Electronics engineering source data:
▼▼▼
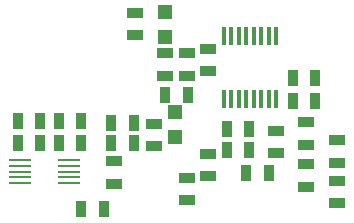
<source format=gtp>
G04 (created by PCBNEW (2013-jul-07)-stable) date Пт 28 фев 2014 10:34:58*
%MOIN*%
G04 Gerber Fmt 3.4, Leading zero omitted, Abs format*
%FSLAX34Y34*%
G01*
G70*
G90*
G04 APERTURE LIST*
%ADD10C,0.00590551*%
%ADD11R,0.035X0.055*%
%ADD12R,0.055X0.035*%
%ADD13R,0.0177X0.059*%
%ADD14R,0.075X0.0098*%
%ADD15R,0.0472X0.0472*%
G04 APERTURE END LIST*
G54D10*
G54D11*
X96312Y-22687D03*
X97062Y-22687D03*
X94112Y-25087D03*
X94862Y-25087D03*
G54D12*
X93487Y-22462D03*
X93487Y-21712D03*
G54D11*
X91012Y-24187D03*
X90262Y-24187D03*
X91012Y-24837D03*
X90262Y-24837D03*
X89262Y-24112D03*
X88512Y-24112D03*
X87887Y-24112D03*
X87137Y-24112D03*
G54D12*
X97787Y-26862D03*
X97787Y-26112D03*
X96737Y-26312D03*
X96737Y-25562D03*
G54D11*
X94762Y-25862D03*
X95512Y-25862D03*
G54D12*
X92037Y-22612D03*
X92037Y-21862D03*
X92787Y-26762D03*
X92787Y-26012D03*
X97787Y-25512D03*
X97787Y-24762D03*
X96737Y-24912D03*
X96737Y-24162D03*
X95737Y-25187D03*
X95737Y-24437D03*
X93487Y-25962D03*
X93487Y-25212D03*
G54D11*
X97062Y-23437D03*
X96312Y-23437D03*
X94112Y-24387D03*
X94862Y-24387D03*
G54D12*
X91050Y-21250D03*
X91050Y-20500D03*
X92787Y-21862D03*
X92787Y-22612D03*
X90337Y-26212D03*
X90337Y-25462D03*
G54D11*
X89262Y-27062D03*
X90012Y-27062D03*
X89262Y-24837D03*
X88512Y-24837D03*
X87137Y-24837D03*
X87887Y-24837D03*
G54D13*
X95762Y-21278D03*
X95512Y-21278D03*
X95262Y-21278D03*
X95012Y-21278D03*
X94762Y-21278D03*
X94512Y-21278D03*
X94262Y-21278D03*
X94012Y-21278D03*
X94012Y-23396D03*
X94262Y-23396D03*
X94512Y-23396D03*
X94762Y-23396D03*
X95012Y-23396D03*
X95262Y-23396D03*
X95512Y-23396D03*
X95762Y-23396D03*
G54D14*
X87206Y-25405D03*
X87206Y-25602D03*
X87206Y-25799D03*
X87206Y-25996D03*
X87206Y-26193D03*
X88860Y-26193D03*
X88860Y-25996D03*
X88860Y-25799D03*
X88860Y-25602D03*
X88860Y-25405D03*
G54D12*
X91687Y-24212D03*
X91687Y-24962D03*
G54D11*
X92812Y-23237D03*
X92062Y-23237D03*
G54D15*
X92037Y-21300D03*
X92037Y-20474D03*
X92387Y-24650D03*
X92387Y-23824D03*
M02*

</source>
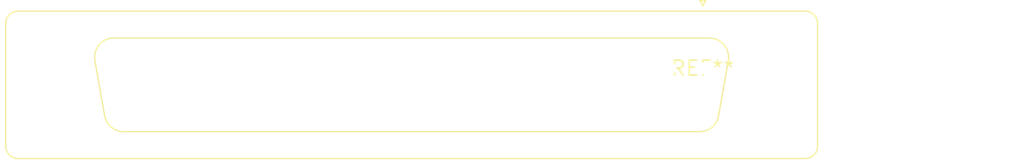
<source format=kicad_pcb>
(kicad_pcb (version 20240108) (generator pcbnew)

  (general
    (thickness 1.6)
  )

  (paper "A4")
  (layers
    (0 "F.Cu" signal)
    (31 "B.Cu" signal)
    (32 "B.Adhes" user "B.Adhesive")
    (33 "F.Adhes" user "F.Adhesive")
    (34 "B.Paste" user)
    (35 "F.Paste" user)
    (36 "B.SilkS" user "B.Silkscreen")
    (37 "F.SilkS" user "F.Silkscreen")
    (38 "B.Mask" user)
    (39 "F.Mask" user)
    (40 "Dwgs.User" user "User.Drawings")
    (41 "Cmts.User" user "User.Comments")
    (42 "Eco1.User" user "User.Eco1")
    (43 "Eco2.User" user "User.Eco2")
    (44 "Edge.Cuts" user)
    (45 "Margin" user)
    (46 "B.CrtYd" user "B.Courtyard")
    (47 "F.CrtYd" user "F.Courtyard")
    (48 "B.Fab" user)
    (49 "F.Fab" user)
    (50 "User.1" user)
    (51 "User.2" user)
    (52 "User.3" user)
    (53 "User.4" user)
    (54 "User.5" user)
    (55 "User.6" user)
    (56 "User.7" user)
    (57 "User.8" user)
    (58 "User.9" user)
  )

  (setup
    (pad_to_mask_clearance 0)
    (pcbplotparams
      (layerselection 0x00010fc_ffffffff)
      (plot_on_all_layers_selection 0x0000000_00000000)
      (disableapertmacros false)
      (usegerberextensions false)
      (usegerberattributes false)
      (usegerberadvancedattributes false)
      (creategerberjobfile false)
      (dashed_line_dash_ratio 12.000000)
      (dashed_line_gap_ratio 3.000000)
      (svgprecision 4)
      (plotframeref false)
      (viasonmask false)
      (mode 1)
      (useauxorigin false)
      (hpglpennumber 1)
      (hpglpenspeed 20)
      (hpglpendiameter 15.000000)
      (dxfpolygonmode false)
      (dxfimperialunits false)
      (dxfusepcbnewfont false)
      (psnegative false)
      (psa4output false)
      (plotreference false)
      (plotvalue false)
      (plotinvisibletext false)
      (sketchpadsonfab false)
      (subtractmaskfromsilk false)
      (outputformat 1)
      (mirror false)
      (drillshape 1)
      (scaleselection 1)
      (outputdirectory "")
    )
  )

  (net 0 "")

  (footprint "DSUB-37_Female_Vertical_P2.77x2.84mm_MountingHoles" (layer "F.Cu") (at 0 0))

)

</source>
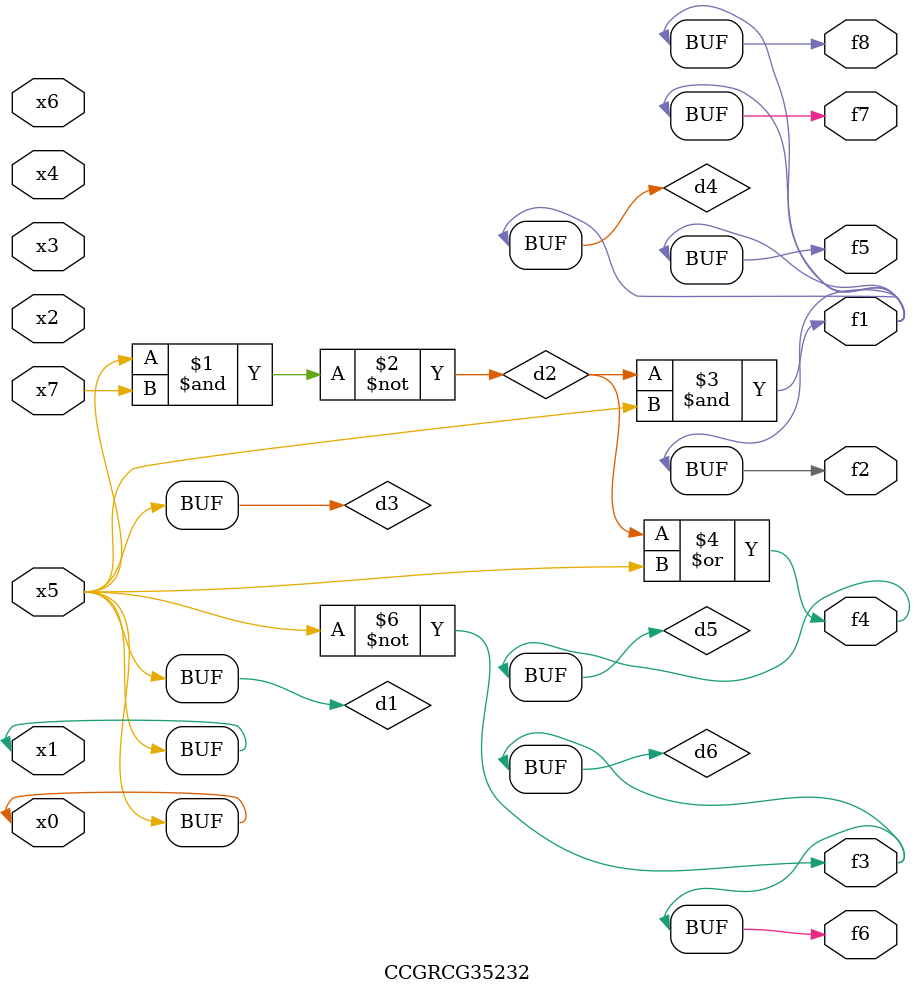
<source format=v>
module CCGRCG35232(
	input x0, x1, x2, x3, x4, x5, x6, x7,
	output f1, f2, f3, f4, f5, f6, f7, f8
);

	wire d1, d2, d3, d4, d5, d6;

	buf (d1, x0, x5);
	nand (d2, x5, x7);
	buf (d3, x0, x1);
	and (d4, d2, d3);
	or (d5, d2, d3);
	nor (d6, d1, d3);
	assign f1 = d4;
	assign f2 = d4;
	assign f3 = d6;
	assign f4 = d5;
	assign f5 = d4;
	assign f6 = d6;
	assign f7 = d4;
	assign f8 = d4;
endmodule

</source>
▲▲▲
__WORK TASK__. Across the records above, show each line containing the word "Silkscreen".

__YOUR RESPONSE__.
    (36 "B.SilkS" user "B.Silkscreen")
    (37 "F.SilkS" user "F.Silkscreen")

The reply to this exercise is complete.